Thursday, November 10, 2011

Customer Service

We went out for chinese food with our “Scarborough” (meaning “non-Tango”) friends tonight.  We go out with these friends at least once a week - just to hang out, to catch up, to eat (of course), and catch the current Hong Kong mini-series on the flat panel tv hanging on the wall of the restaurant.  It’s a very casual and relaxed get-together.

As usual, we ordered lots of food - roasted squab with pepper salt, double lobster in garlic and Maggi sauce, dried mandarin peel flavoured steamed eel slices, soy sauce fried beef noodles, jellyfish strips with wine-marinated duck tongue, crispy fried chicken, and, as an afterthought, stir-fried clams in black bean sauce.

Everything was delicious...except the clams were off.

The head chef came over to chat and find out what we thought of the food.  “It was very tasty,” said Man Yung.  “I especially loved the crispy fried chicken.  It’s such a simple dish - but it’s hard to find a place which serves it the way it’s supposed to be, with the skin crispy and juicy, and the meat tender and flavourful.  I don’t know how many times I’ve had chicken that was dry on the outside, and even more dry on the inside!” 

 “The only secret is to make it fresh everyday,” said the chef.  “Many restaurants don’t - they make all the chickens for the week in one go.  It can’t taste too good by day three!”

“Just one thing was not good,” said Man Yung - “Your clams were off.”

“Oh, is that right?” said the chef. 

He immediately rushed into the kitchen, grabbed a meat cleaver, and chased us out of the restaurant.

Savoury cooking...immaculate presentation - but alas, the clams were "off"

Nah, I’m kidding.  The chef thanked us for letting him know.  “Please inform me if there is anything wrong with the food.  You’ve got to let me know, because otherwise, if something is wrong, we will continue serving the problem dish and we wouldn’t have a clue that our customers are upset at the food.  We’d rather fix the problem than lose our customers!”

We weren't charged for the clams and we got a 10% discount. That is one good, responsible chef - we’ll be going back to eat at his restaurant for sure!


While the above is a very nice story, it is about customer service in restaurants.  It does not apply to Tango.

It is inappropriate to tell your dance partner before, during, or after dancing with them at a milonga that their dancing is “off” - in any way, shape or form.  Such words should not come out of your mouth; nor should you hint same with subtle (or non-subtle) body language.

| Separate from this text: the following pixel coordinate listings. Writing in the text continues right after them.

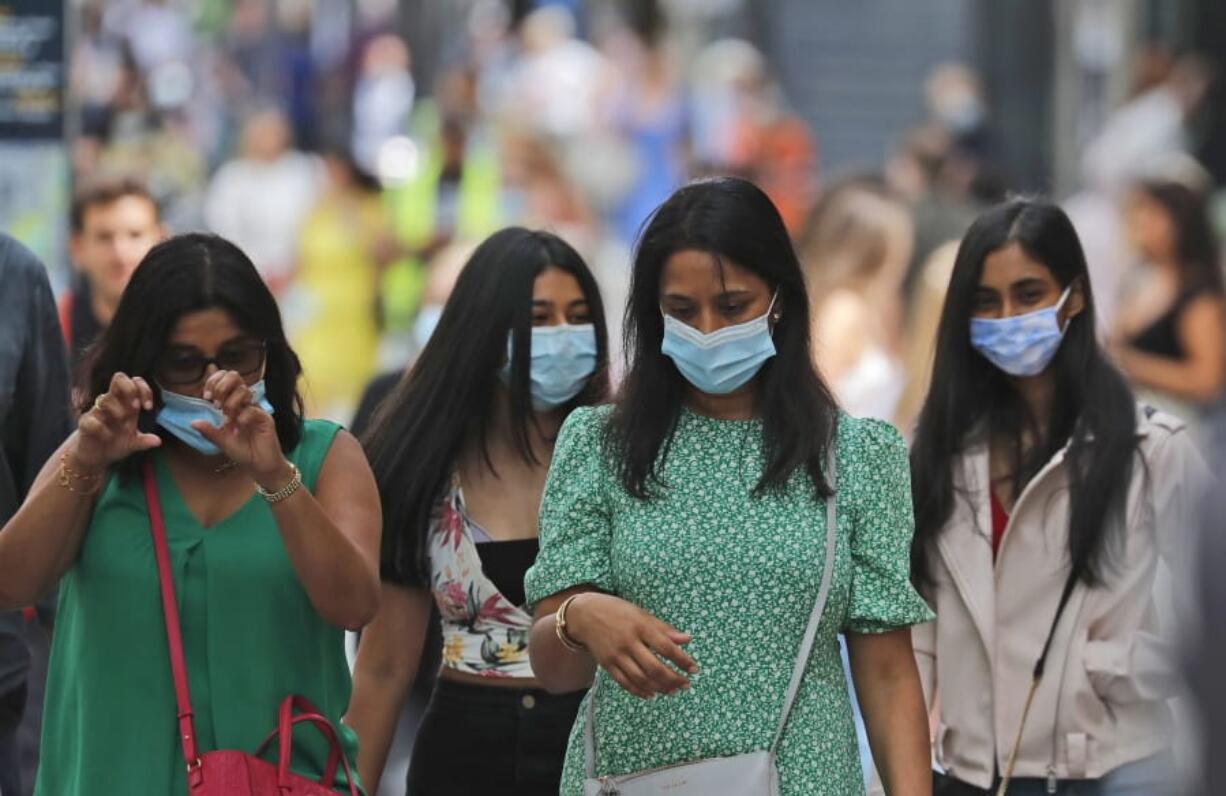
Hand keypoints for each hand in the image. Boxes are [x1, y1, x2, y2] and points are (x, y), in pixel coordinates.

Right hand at [74, 373, 160, 469]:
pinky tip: (108, 437)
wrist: (94, 456)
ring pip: (105, 398)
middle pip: (119, 378)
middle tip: (136, 407)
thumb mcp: (132, 443)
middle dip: (130, 389)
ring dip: (117, 410)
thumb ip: (144, 441)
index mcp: (125, 404)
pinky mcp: (85, 423)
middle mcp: (111, 403)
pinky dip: (101, 428)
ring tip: (122, 424)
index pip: (135, 382)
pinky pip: (90, 419)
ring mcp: (97, 411)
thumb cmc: (115, 443)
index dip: (144, 389)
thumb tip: (158, 441)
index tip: (148, 407)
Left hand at [193, 370, 286, 485]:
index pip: (224, 380)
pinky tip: (240, 426)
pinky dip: (243, 416)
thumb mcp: (222, 441)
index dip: (214, 382)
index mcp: (233, 404)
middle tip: (216, 403)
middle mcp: (245, 403)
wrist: (259, 465)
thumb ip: (209, 431)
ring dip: (231, 401)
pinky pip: (253, 409)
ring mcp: (255, 409)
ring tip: (228, 416)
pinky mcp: (265, 419)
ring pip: (244, 390)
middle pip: (235, 376)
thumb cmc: (243, 451)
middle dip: (222, 386)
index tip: (207, 397)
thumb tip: (192, 422)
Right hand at [568, 593, 697, 699]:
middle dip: (673, 679)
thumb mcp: (641, 614)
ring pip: (641, 679)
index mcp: (640, 626)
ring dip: (659, 688)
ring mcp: (616, 655)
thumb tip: (687, 639)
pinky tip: (651, 694)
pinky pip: (625, 683)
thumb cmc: (617, 611)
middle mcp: (628, 642)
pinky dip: (639, 691)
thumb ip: (664, 629)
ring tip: (672, 691)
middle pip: (654, 667)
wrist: (584, 615)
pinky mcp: (607, 665)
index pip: (666, 647)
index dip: (682, 660)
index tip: (694, 669)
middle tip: (686, 684)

No rolling of the eyes.  No sighs or snorts of contempt.  No pushing or shoving into place.  No slapping of limbs.  No body shimmies or arm jitters to loosen less than ideal grips.  No hanging onto your partner’s neck - and no pretending to be a metal anvil or a war elephant to slow your partner down.  No advice (except when expressly solicited by your partner - and only when you are off the pista and out of everyone’s way).  And, NO TEACHING ON THE DANCE FLOOR.

When you dance with someone, they are not a restaurant where the customer is always right.  In fact, you can throw the whole concept of customer service out of the window. 

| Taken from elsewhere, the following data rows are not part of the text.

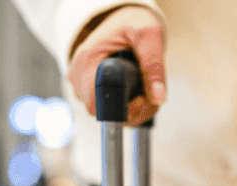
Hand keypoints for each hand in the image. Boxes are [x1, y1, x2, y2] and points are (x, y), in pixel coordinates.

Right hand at [68, 5, 166, 125]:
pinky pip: (111, 112)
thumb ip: (154, 66)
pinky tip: (138, 92)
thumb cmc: (131, 24)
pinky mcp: (90, 92)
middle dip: (134, 109)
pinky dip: (130, 108)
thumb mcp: (148, 38)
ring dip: (135, 109)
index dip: (123, 108)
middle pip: (105, 114)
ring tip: (144, 87)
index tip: (141, 97)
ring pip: (110, 116)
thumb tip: (158, 98)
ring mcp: (82, 86)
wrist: (120, 19)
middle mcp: (79, 77)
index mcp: (88, 61)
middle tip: (149, 90)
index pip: (97, 105)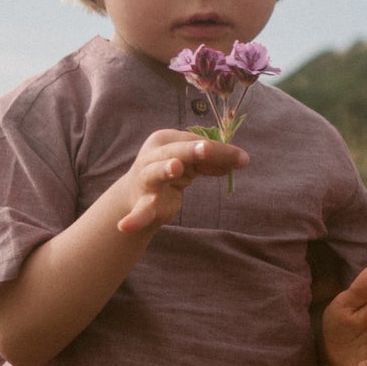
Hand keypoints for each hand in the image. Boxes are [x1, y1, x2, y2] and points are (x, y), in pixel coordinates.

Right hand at [116, 130, 247, 233]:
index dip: (218, 150)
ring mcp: (145, 178)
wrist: (139, 195)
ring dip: (165, 170)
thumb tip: (241, 159)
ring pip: (155, 172)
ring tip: (176, 169)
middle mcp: (152, 155)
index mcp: (165, 139)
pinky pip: (140, 212)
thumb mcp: (193, 162)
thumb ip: (214, 160)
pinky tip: (124, 226)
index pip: (195, 140)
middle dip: (191, 150)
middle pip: (177, 151)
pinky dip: (134, 219)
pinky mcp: (143, 203)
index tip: (242, 159)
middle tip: (206, 149)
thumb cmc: (172, 171)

I’m sorry, you should have known better than dance with the whirling dervish nutcase in the first place - weren’t you paying attention to all the dancers while you were waiting for the cabeceoDon’t forget, it is your right - in fact, your DUTY for the good of all tango-kind - to say no. It not your place, whether you are an amateur, an advanced, or a pro, to “correct” anyone’s problems - unless that person has paid to take your class and both of you are in the classroom. 

Your only recourse is the following:  Never eat at the same restaurant again.  Or, if encountering particularly repugnant, urgent horribleness (e.g. you found cockroaches practicing synchronized swimming in your soup, or strange hairs sprouting from your entree) - you can say “Thank you very much” and stop it right there before the dinner (I mean, the tanda) is over.  It is, in fact, totally appropriate to leave before the next gag-inducing course is served.